Meta's TRIBE v2 Predicts How Your Brain Responds to Images, Sound, and Language — With Uncanny Accuracy
Meta FAIR's new AI model, trained on 1,000+ hours of fMRI data from 720 subjects, can predict neural responses to video, audio, and text stimuli with accuracy exceeding most individual human brain scans — and replicated decades of established neuroscience findings automatically.

D.O.T.S AI Newsroom
AI News Desk
Meta's fundamental AI research lab, FAIR, has published a model that does something genuinely remarkable: given a piece of video, audio, or text, it predicts with high accuracy which regions of the human brain will activate and how strongly — without ever scanning an actual brain.
The system, called TRIBE v2, was trained on more than 1,000 hours of fMRI neuroimaging data from 720 subjects and processes three input types through pre-trained Meta models: Llama 3.2 for text, Wav2Vec-Bert-2.0 for audio, and Video-JEPA-2 for visual content. Its outputs are predictions for 70,000 brain voxels — the three-dimensional pixels that constitute an fMRI scan.
Performance That Exceeds Individual Scans
The headline result is striking. TRIBE v2's predictions correlate more strongly with group-average brain activity patterns than most individual subject scans do.
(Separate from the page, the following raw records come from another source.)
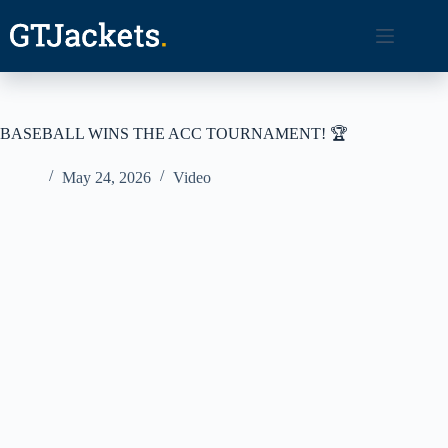
Skip
to
content
BASEBALL WINS THE ACC TOURNAMENT! 🏆
May 24, 2026
Video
On high-quality 7 Tesla scanner data — the gold standard for spatial resolution in neuroimaging — the model achieved correlation twice as high as the median individual subject.
This is not merely a quantitative achievement. It means the AI has, in some sense, captured the signal more cleanly than a direct measurement from most individual humans. The implications for neuroscience research methodology are significant: an AI model may be able to substitute for expensive, time-consuming fMRI experiments in many research contexts.
A Validation Engine for Neuroscience
Perhaps more immediately compelling for scientists: TRIBE v2 automatically replicated decades of established neuroscience findings when tested in controlled conditions. It correctly identified specialized brain regions for faces, places, bodies, and written characters. It localized language processing networks and distinguished emotional from physical pain processing. It showed the expected left-hemisphere dominance for complete sentences versus word lists.
These are findings that took the field years of human experiments to establish. The model reproduced them from first principles, without being explicitly trained on the research literature.
Five Functional Brain Networks Identified
The model's cross-modal architecture reveals something else: which sensory channel — audio, video, or text — is the primary driver of activity in each brain region. This capability led TRIBE v2 to identify five distinct functional networks: the primary auditory cortex, the language network, the motion recognition system, the default mode network, and the visual processing system.
Scaling laws follow patterns seen in large language models: accuracy improves with more training data and has not yet plateaued, suggesting further gains are achievable.
Important Limitations
The model treats the brain as a passive receptor of stimuli and cannot model active decision-making, motor actions, or the other sensory modalities — smell, touch, proprioception. fMRI's inherent temporal limitations, measuring indirect blood oxygen levels with multi-second delays, prevent TRIBE v2 from capturing millisecond-range neural dynamics that are critical for many neuroscientific questions.
Code, model weights, and an interactive demonstration are publicly available through Meta's platforms.